I talk to many companies in the digital forensics space, clients and prospects, who are considering blogging but are not sure how to go about doing it. Some have blogs, but only write entries once every few months. (Hint: this is not enough to drive traffic to your site.) Others’ blogs are little more than a series of press releases. (Hint: this is not enough to attract subscribers.)
Time is often cited as a factor for no or low blogging activity. Yes, blogging is time consuming. I also think that sometimes, would-be bloggers think they don’t have as much to contribute as, say, the members of the SANS community. And even if they do, worry that the competition will steal their hard-won intellectual property.
Blogging, however, has been shown to drive new sales. It can help build brand awareness for new companies, and give both customers and prospects an inside look at the thought leadership that drives the company’s product development or services. Depending on whether the support team jumps in, it can even be used to help resolve customer service issues, potentially driving down costs.
The in-site blog
The most common form of company blog. You’re reading one; the blog isn’t the site’s front page, but it is linked from the main menu, and the rest of the site is navigable from there. Good example: BlackBag’s new blog, which just began on January 1. (Interestingly, BlackBag has opened its blog up to anyone within the company — marketers, customer support, engineers — a move many companies hesitate to make for fear of losing control of their message.)
At first blush, iFrames are a professional-looking way to pull in blog content from off site (say, WordPress.com) and make it appear as if it is in-site. However, it doesn’t embed the content, and as a result, search engines won’t index an iFramed “Blog” page. If part of the reason you’re using your blog is to attract website visitors via search, iFrames won’t help.
Blogs-as-microsites are fairly common in the business-to-consumer space, often among businesses that want to generate community and conversation on some topic related to business. I blogged briefly for Family.com, a Disney microsite, and RaisingMaine, a site owned by MaineToday Media Inc.
Until AccessData debuted eDiscovery Insight, I hadn’t seen this in the digital forensics space. The blog is new. Technically it isn’t a microsite, because instead of drawing on a collective community, it relies on in-house subject matter experts (SMEs), including CEO Tim Leehealey. However, because it’s not a part of AccessData.com, it does maintain something of a microsite feel.

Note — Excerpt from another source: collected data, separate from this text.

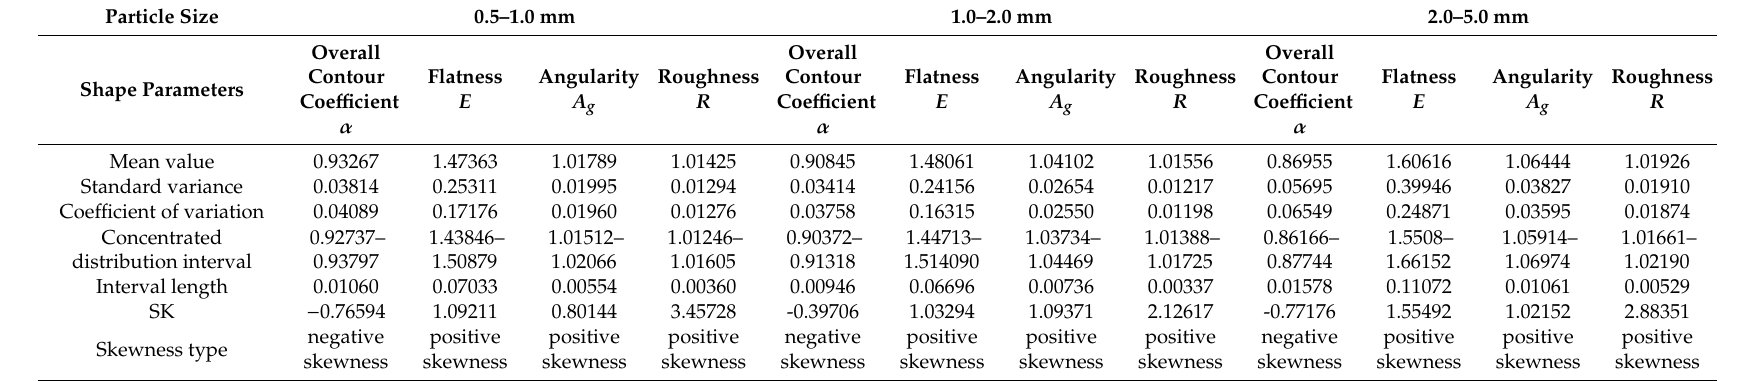
Table 4. Probability statistics table of the shape parameters of coral sand with di ff erent particle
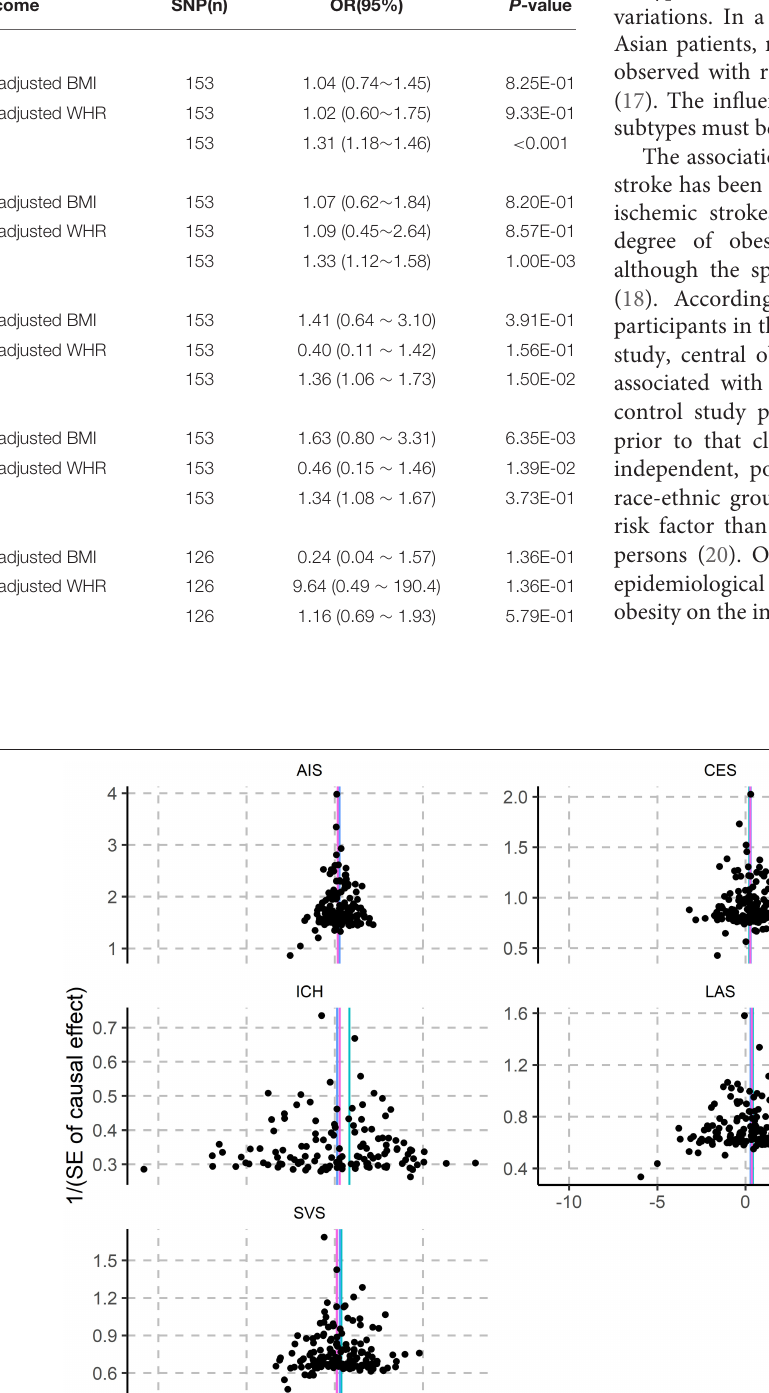
Frontiers in Neurology |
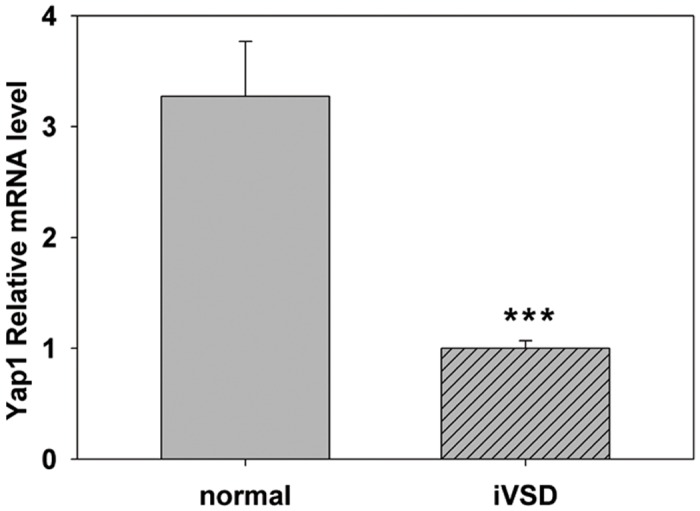

YAP1 mRNA is significantly lower in iVSD hearts compared to control hearts.Quantitative RT-PCR was used to analyze message levels of YAP1 in iVSD and control hearts. Our results indicate that YAP1 is significantly decreased in iVSD samples compared to normal controls. GAPDH served as a control. Bars indicate means ± SD. The Student’s t _test was performed to evaluate statistical significance, iVSD group: n = 20; control group: n = 6, ***p<0.001.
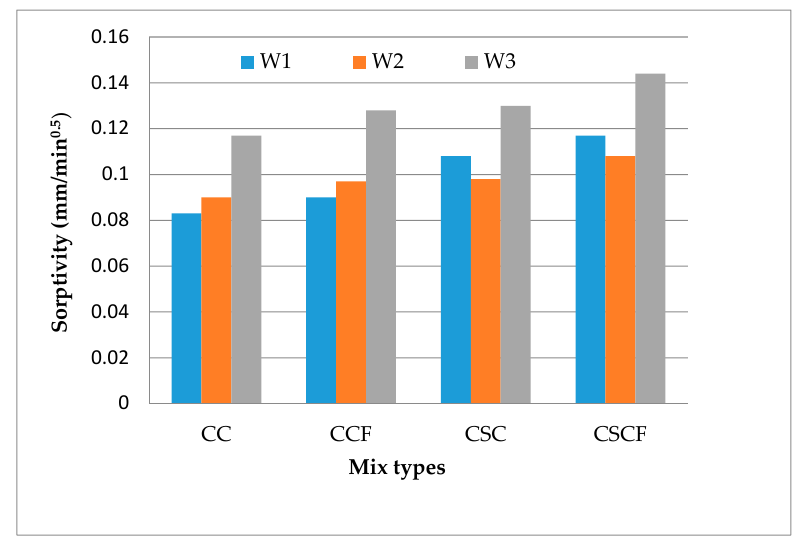
Figure 8. Results of sorptivity test.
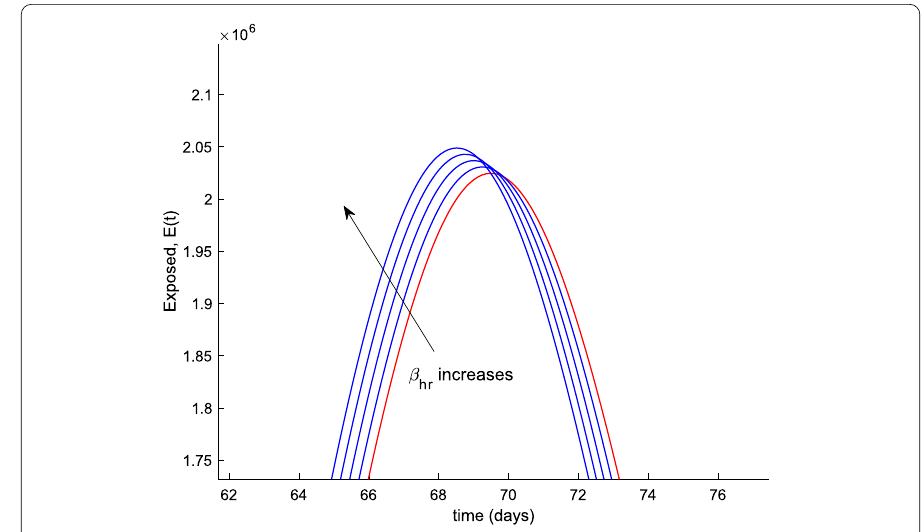
Figure 5 Zoom on the variation of the number of exposed individuals with β hr in the absence of control actions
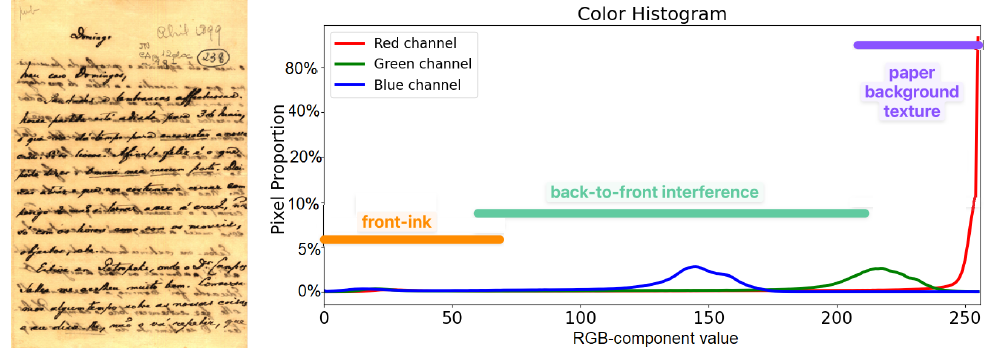
Figure 4. Pixel color distributions in a document image with strong back-to-front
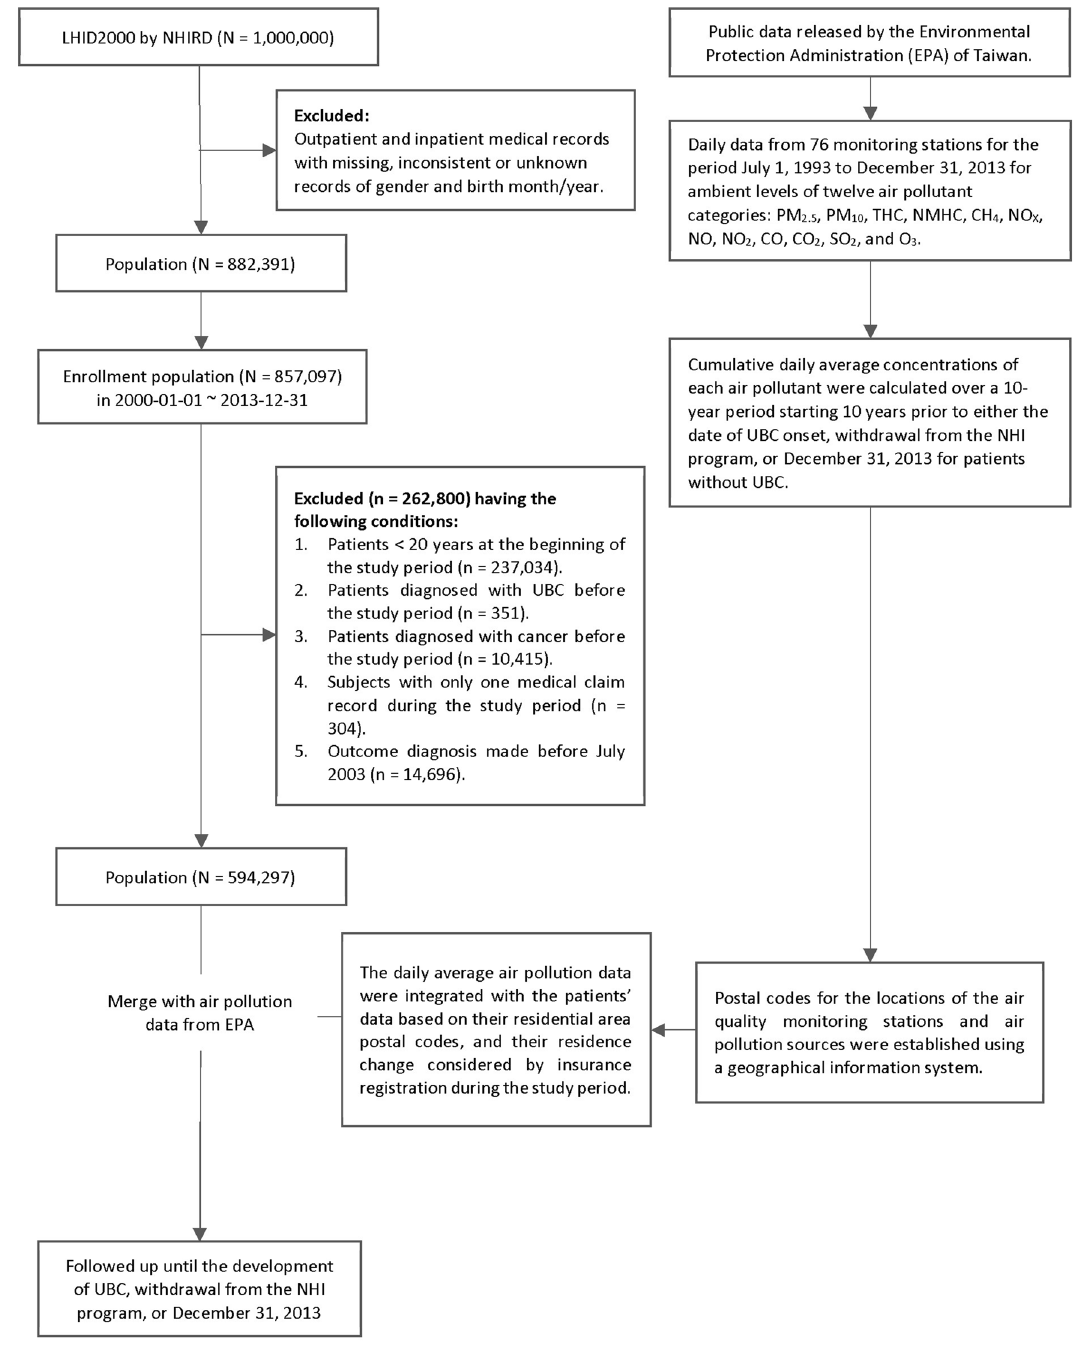
Figure 1. The study flow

Following last year’s merger with CT Summation, AD’s microsite is a good way to keep customers’ focus solidly on e-discovery issues. In the coming months it will be interesting to see whether they blend it with more of their own branding, or reach out more to the e-discovery community at large. Depending on their goals, either one would work.
The individual representative
The sole proprietor or small-business engineer who wants to differentiate their own thoughts from their brand may choose to keep a personal-professional blog on a site like WordPress.com or Blogger. This may be similar to the many professional blogs, such as Harlan Carvey’s WindowsIR or Eric Huber’s A Fistful of Dongles; but it can help market a company as well.
Good example: Think Different, the blog of Commander Kristen Ziman of the Aurora (Ill.) Police Department. Hosted by Google’s Blogger, the blog isn’t APD’s official positioning — but it doesn’t disassociate Cmdr. Ziman from her department or her role in it. Instead, allowing her to be up front about who she is, what she does, and what she thinks about it helps bolster APD’s position as a professional law enforcement agency.
Both microsite and individual representative blogs can be good ways to “test” a blog before it goes official; even iFrames have a transitional place. If you see an uptick in page views after installing an iFrame, that’s a good time to consider bringing the separate blog under your company’s own identity.
In general, company blogs should:
- Include links to other content within the site, whether downloadable information or products. This helps with search engine ranking.
- Be written by in-house representatives, rather than outsourced. (I do help clients write blogs, but it’s a back and forth editorial process to allow for as much of their thinking as possible.)
- Never be ghostwritten. It is dishonest for a company leader to allow a professional blogger or PR person to misrepresent themselves.
- Have a comment policy. Don’t stifle criticism, but do block abusive or troll-ish comments. Be prepared to respond immediately if need be.
- Have a schedule. Sporadic and unpredictable posts happen, but they don’t look all that great. Commit to blogging as you would to an in-person event at which you’re speaking on similar topics. (Yes, I’m still working on this one.)
Do you have a company blog? What does it look like?